AFFAIRS OF THE NATION

NEUTRALITY: SEE NO EVIL


Enda Kenny

Enda Kenny


DESPITE Ireland facing one of the most fundamental issues in our history, the virtual silence surrounding our accelerating involvement in the militarisation of the EU is deafening.

At the recent EU summit committing EU governments to further co-operation in defence and increased military expenditure, Enda Kenny supported this emphasis, casually reiterating the government mantra that Irish neutrality was not threatened by it. In fact, Irish neutrality has been hollowed out by successive EU treaties and by the Defence Forces’ association with European militarisation. Last year’s White Paper on Defence spelled out the government’s plans to dovetail our defence strategy in line with NATO and the EU’s military plans. But there has since been little discussion or debate about the dramatic plans for our assimilation into the emerging EU military monolith.

The White Paper makes repeated references to increased Irish co-operation with NATO and/or the burgeoning EU Common Security and Defence Policy (CSDP). It also emphasises the urgent need to harmonise Defence Forces equipment with that of NATO and other EU countries (see The Phoenix, 11/9/15). This is to be done via the European Defence Agency, which is a putative competitor with the massive US arms industry.

Irish people have consistently exhibited a negative response to the ending of neutrality and Irish involvement with military blocks, East or West. But if voters were apprised by media of the plans for increased expenditure by all EU countries they would be even less enamoured of the government’s stealthy, war-like intentions.

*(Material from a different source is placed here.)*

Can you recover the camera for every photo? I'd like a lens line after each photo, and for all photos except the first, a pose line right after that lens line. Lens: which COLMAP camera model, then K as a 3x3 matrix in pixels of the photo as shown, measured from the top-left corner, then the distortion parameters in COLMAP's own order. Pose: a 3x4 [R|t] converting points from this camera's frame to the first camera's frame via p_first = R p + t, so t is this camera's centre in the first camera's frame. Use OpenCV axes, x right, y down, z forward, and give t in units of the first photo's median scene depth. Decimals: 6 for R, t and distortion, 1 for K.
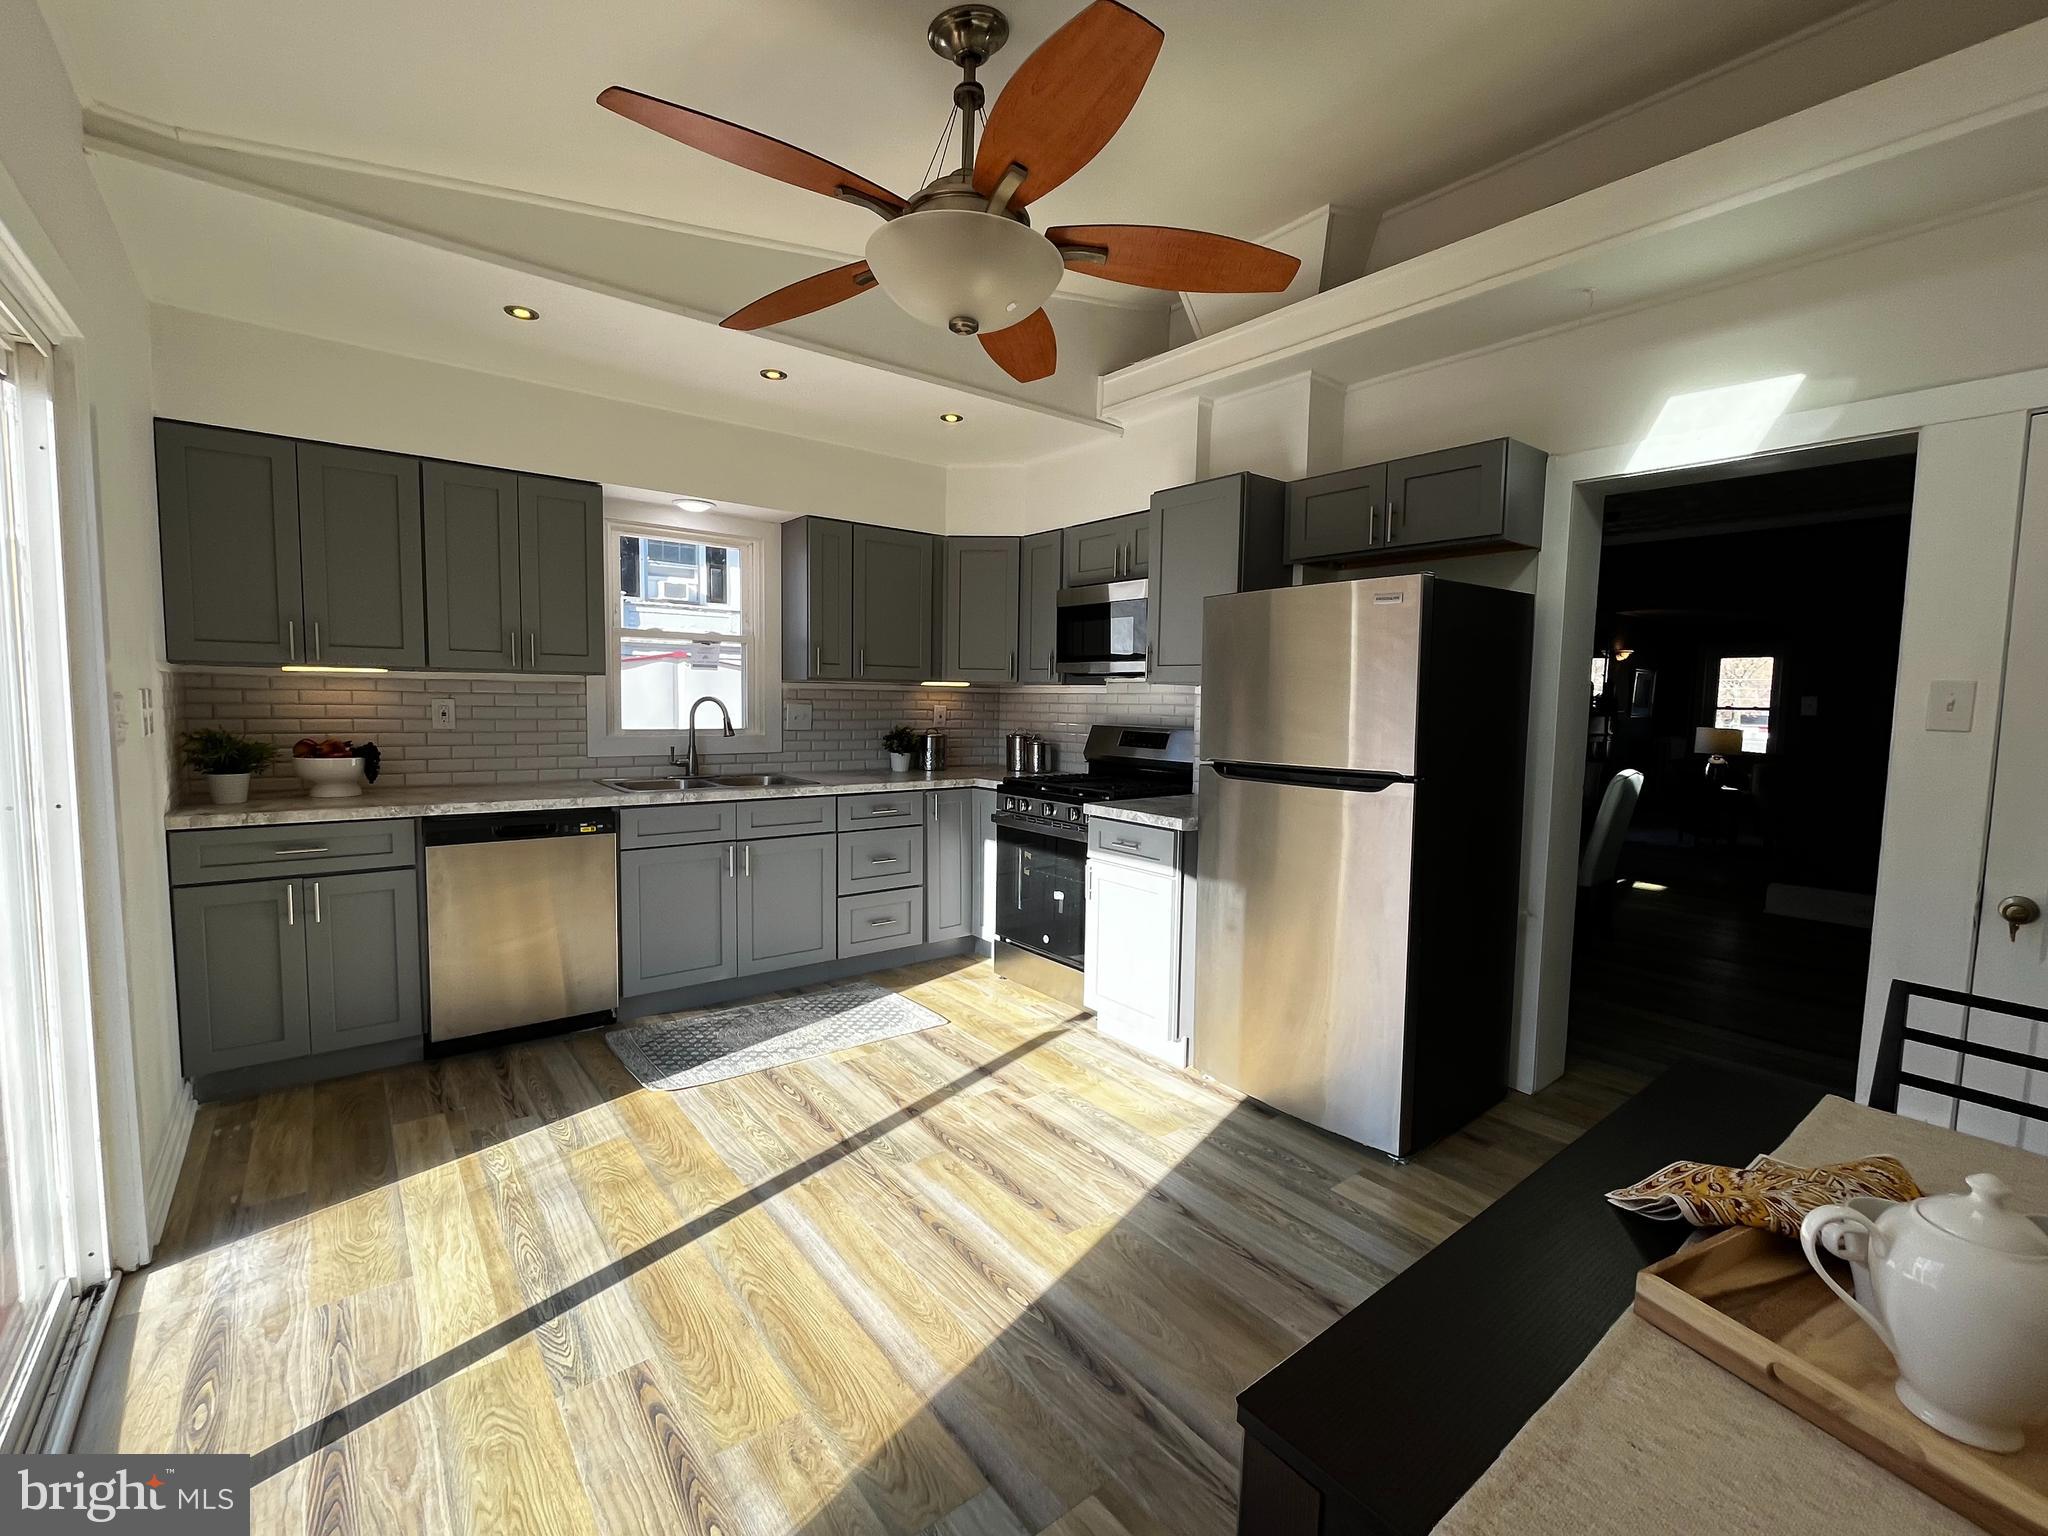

Buried deep in last year’s White Paper (p117) the following statement is made: “Ireland’s financial position remains extremely difficult… However, the government have resolved that Ireland’s investment in defence, over the lifetime of the White Paper, must be on a sustainable footing taking account of long-term national interest”. On p116 it is stated: “The Government are putting in place new defence review arrangements to elevate discussion and debate in a way which ensures that, notwithstanding other pressing demands for resourcing, investment in defence is given the appropriate consideration.”

Where have these “elevated discussions” taken place? Certainly not in the Dáil or Seanad and not even in the media whose role appears to be the sanitisation of reports about increased EU militarisation and expenditure as well as reassuring references to the government’s “red line” defence of neutrality. There is an eerie, Section 31 type blanket smothering serious scrutiny of the government’s intent to participate in western military expansion and the arms industry. The defence budget has hovered between €0.9bn and €1.08bn over the last eight years. But following the White Paper’s proposals to increase military expenditure, the defence department told Goldhawk last September that it had no estimates of what these plans would cost either next year or over a five-year period. Is this amazingly cavalier approach to expenditure part of the orchestrated secrecy about the government’s not-so-slow march towards full involvement in a European army and NATO?

Ireland has earned a reputation as a non-aligned neutral peace-keeper with a non-colonial past, and several Defence Forces missions have given active, practical effect to these principles. There are a variety of global flash points where the UN backed intervention of a neutral force — as opposed to conflicting and competing nations vying for ascendancy — like Ireland can play a role. This tradition served us and the cause of peace well in the past. There is no reason to trade it for a junior role with the bullies of the western world.